Thanks for your effort and valuable feedback. We fixed the Adam citation in the manuscript, thanks for pointing that out. Please find our responses below and let us know if you have any follow-up questions.
[...] while you mention that squisher is better than or on par with Fisher, you should also highlight that it is actually much cheaper to compute squisher.
Thanks for this actionable suggestion! We will make sure to highlight this more clearly, and also include a small table in the main text that contrasts the computation times of the empirical Fisher with that of the Squisher (essentially zero).
Q1: page 4: In the last paragraph of section 2, you talk about the effect of having = 0.999 and mention that it results in a biased estimate. But then the discussion is not complete. Is it good or bad that the estimate is biased?
Thanks for bringing this to our attention, let us clarify (we will do so in the text, too):
There are two different types of bias in the Squisher. The first stems from approximating the Fisher with the empirical distribution. The paragraph tries to highlight the second one, which stems from the optimization algorithm's exponential moving average heuristic (using ). While the empirical Fisher is computed at one point in parameter space, the Squisher contains contributions from an entire trajectory.

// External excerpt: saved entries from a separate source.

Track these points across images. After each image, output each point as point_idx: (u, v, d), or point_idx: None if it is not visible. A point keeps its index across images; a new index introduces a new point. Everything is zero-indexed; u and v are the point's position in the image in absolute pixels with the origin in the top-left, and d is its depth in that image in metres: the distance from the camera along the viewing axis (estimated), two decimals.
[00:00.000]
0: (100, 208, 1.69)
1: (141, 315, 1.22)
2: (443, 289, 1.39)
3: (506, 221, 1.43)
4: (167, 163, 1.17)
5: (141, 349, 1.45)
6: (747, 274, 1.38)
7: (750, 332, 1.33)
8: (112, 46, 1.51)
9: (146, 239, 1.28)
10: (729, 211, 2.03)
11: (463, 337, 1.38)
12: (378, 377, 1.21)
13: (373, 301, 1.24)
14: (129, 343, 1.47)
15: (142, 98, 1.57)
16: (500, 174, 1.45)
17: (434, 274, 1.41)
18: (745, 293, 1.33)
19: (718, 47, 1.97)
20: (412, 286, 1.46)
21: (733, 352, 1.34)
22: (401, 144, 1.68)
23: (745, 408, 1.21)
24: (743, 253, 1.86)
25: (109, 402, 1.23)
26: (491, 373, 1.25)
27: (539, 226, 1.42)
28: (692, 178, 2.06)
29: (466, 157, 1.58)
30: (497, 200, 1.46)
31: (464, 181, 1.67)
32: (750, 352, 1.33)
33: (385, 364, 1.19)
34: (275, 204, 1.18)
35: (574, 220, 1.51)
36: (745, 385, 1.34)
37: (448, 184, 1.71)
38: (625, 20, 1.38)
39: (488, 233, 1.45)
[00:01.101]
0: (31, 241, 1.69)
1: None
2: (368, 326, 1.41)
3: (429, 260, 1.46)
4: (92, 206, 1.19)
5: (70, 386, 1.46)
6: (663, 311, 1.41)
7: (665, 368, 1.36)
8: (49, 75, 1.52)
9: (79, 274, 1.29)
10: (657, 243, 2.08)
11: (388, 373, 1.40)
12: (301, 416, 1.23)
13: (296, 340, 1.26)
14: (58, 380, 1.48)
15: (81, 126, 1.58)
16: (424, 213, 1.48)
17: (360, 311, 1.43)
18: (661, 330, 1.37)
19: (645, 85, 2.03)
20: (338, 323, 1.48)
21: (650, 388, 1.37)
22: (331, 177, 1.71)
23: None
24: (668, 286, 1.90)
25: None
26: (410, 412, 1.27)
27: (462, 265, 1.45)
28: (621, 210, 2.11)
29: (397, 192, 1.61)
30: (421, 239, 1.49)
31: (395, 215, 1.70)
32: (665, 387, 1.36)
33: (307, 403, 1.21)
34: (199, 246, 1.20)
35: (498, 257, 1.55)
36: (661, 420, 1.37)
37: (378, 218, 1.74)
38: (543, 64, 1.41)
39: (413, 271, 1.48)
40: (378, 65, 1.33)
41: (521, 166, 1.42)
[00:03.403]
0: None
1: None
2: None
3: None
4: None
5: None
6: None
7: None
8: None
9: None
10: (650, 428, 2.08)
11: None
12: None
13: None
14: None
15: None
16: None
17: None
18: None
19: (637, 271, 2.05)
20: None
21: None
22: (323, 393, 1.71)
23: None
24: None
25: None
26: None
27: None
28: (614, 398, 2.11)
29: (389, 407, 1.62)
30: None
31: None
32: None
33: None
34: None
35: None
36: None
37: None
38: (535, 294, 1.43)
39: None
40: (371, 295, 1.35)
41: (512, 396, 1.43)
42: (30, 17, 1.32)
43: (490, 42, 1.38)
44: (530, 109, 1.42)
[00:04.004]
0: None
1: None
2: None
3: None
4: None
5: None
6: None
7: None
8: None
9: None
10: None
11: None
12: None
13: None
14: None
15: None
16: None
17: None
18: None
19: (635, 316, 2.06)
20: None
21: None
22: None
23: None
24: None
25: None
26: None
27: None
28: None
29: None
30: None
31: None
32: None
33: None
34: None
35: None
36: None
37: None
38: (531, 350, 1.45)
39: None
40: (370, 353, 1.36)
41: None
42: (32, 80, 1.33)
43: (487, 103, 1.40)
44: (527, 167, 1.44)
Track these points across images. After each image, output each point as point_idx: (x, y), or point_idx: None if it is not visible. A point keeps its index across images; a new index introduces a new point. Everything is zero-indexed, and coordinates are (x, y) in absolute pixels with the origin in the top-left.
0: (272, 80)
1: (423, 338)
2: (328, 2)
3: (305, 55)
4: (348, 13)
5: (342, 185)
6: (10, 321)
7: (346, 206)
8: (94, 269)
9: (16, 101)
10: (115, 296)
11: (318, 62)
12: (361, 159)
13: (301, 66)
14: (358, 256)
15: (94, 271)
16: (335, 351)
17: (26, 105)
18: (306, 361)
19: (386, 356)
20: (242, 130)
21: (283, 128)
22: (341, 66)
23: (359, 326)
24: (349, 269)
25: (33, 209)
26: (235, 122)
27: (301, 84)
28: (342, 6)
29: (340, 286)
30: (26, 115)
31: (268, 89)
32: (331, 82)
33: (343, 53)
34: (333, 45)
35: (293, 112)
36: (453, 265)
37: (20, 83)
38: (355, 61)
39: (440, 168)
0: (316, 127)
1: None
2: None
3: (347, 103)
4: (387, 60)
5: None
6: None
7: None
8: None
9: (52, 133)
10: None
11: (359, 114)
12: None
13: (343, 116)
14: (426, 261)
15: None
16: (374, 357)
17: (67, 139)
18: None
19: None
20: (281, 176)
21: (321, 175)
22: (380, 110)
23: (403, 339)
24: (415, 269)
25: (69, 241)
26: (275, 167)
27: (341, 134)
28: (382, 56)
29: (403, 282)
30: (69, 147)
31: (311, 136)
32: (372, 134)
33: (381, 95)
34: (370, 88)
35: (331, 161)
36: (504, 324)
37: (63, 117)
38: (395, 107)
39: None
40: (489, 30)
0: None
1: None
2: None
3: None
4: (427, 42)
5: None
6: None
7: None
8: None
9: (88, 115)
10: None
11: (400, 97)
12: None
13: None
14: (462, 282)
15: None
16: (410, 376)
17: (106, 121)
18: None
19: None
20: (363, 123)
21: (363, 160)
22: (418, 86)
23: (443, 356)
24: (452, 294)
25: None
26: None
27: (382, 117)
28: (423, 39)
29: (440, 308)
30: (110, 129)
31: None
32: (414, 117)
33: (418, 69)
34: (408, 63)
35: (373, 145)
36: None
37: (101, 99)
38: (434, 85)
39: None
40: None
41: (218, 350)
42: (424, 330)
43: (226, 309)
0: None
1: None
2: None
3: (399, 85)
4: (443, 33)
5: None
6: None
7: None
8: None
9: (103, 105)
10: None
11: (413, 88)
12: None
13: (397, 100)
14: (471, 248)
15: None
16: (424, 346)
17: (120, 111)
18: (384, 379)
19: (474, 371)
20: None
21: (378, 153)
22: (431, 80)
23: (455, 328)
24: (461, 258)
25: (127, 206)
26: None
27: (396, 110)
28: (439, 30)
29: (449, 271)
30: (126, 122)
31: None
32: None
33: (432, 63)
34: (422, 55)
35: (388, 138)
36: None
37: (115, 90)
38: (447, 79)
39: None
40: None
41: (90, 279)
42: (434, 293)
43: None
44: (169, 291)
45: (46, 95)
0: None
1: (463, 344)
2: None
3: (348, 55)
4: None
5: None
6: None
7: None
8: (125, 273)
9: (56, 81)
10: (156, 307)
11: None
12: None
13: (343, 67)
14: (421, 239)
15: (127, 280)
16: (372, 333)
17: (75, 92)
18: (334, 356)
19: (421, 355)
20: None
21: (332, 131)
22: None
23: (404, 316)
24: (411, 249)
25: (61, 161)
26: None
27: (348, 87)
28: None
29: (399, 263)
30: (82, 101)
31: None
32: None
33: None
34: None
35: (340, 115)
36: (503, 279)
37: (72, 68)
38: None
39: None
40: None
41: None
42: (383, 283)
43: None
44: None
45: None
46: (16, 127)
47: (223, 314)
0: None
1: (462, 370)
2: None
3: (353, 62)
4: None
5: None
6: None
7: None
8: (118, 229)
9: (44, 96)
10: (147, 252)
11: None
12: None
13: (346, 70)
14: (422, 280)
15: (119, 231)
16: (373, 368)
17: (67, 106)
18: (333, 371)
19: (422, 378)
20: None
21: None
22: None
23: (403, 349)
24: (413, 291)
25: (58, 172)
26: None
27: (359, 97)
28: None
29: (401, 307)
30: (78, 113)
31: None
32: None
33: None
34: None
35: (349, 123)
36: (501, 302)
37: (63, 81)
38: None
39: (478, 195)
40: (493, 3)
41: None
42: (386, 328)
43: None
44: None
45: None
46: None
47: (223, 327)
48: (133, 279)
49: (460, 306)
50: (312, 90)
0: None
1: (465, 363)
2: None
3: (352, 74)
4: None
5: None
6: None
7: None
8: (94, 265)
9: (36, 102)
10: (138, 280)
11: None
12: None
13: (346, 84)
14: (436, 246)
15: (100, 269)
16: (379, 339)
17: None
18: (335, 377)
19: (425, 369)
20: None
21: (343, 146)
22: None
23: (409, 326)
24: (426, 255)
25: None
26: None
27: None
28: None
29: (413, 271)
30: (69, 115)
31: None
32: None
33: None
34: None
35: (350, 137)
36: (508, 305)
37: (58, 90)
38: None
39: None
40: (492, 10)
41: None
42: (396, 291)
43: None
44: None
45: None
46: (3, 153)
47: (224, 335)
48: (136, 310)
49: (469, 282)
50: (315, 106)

We can only hypothesize if these averages are good or bad (e.g. for optimization they definitely seem to help as the default value for in Adam is ). Instead, we accept the presence of exponential moving averages as given, since our goal is to investigate whether the optimizer's statistics can be used as drop-ins for the Fisher.
In our ablation experiments, we found that the Squisher still works reasonably (i.e. better than the Fisher-free base line) even if we vary , but the default value seems to work best in most cases.
Q2: For all the applications, the results section just mentions whether squisher underperforms or overperforms Fisher. But you do not reason why in every application. It might be useful to add this discussion.
Please see our response to the same question in Reviewer D2a9 (first quoted note).
The paper proposes to recycle the squared-gradient accumulator used in common optimizers such as AdamW as an approximation to the Fisher matrix. Across several benchmarks, consistent improvements of the squared-gradient accumulator over the diagonal Fisher are demonstrated.
Overall, the paper makes an important contribution and may put more awareness in the community that variance estimates computed during optimization can be reused. The contribution was highly appreciated by most reviewers.
The main criticisms by the reviewers were:
- the lack of systematic comparisons whether better Fisher approximations give better downstream performance,
- extension to non-diagonal Fishers,
I found these to be addressed by the rebuttal, and given today's billion-parameter scale models these are hard to run and properly benchmark.
Overall, I recommend acceptance of this work and believe that it will make a nice contribution to the conference and potentially an impact (e.g., people releasing AdamW's scale vector on HuggingFace more often along with the trained parameters). For the final version, perhaps it could be acknowledged more clearly that the idea of reusing the squared-gradient accumulator for model merging was already mentioned at the end of Section 3.3 in Daheim et al. 2024.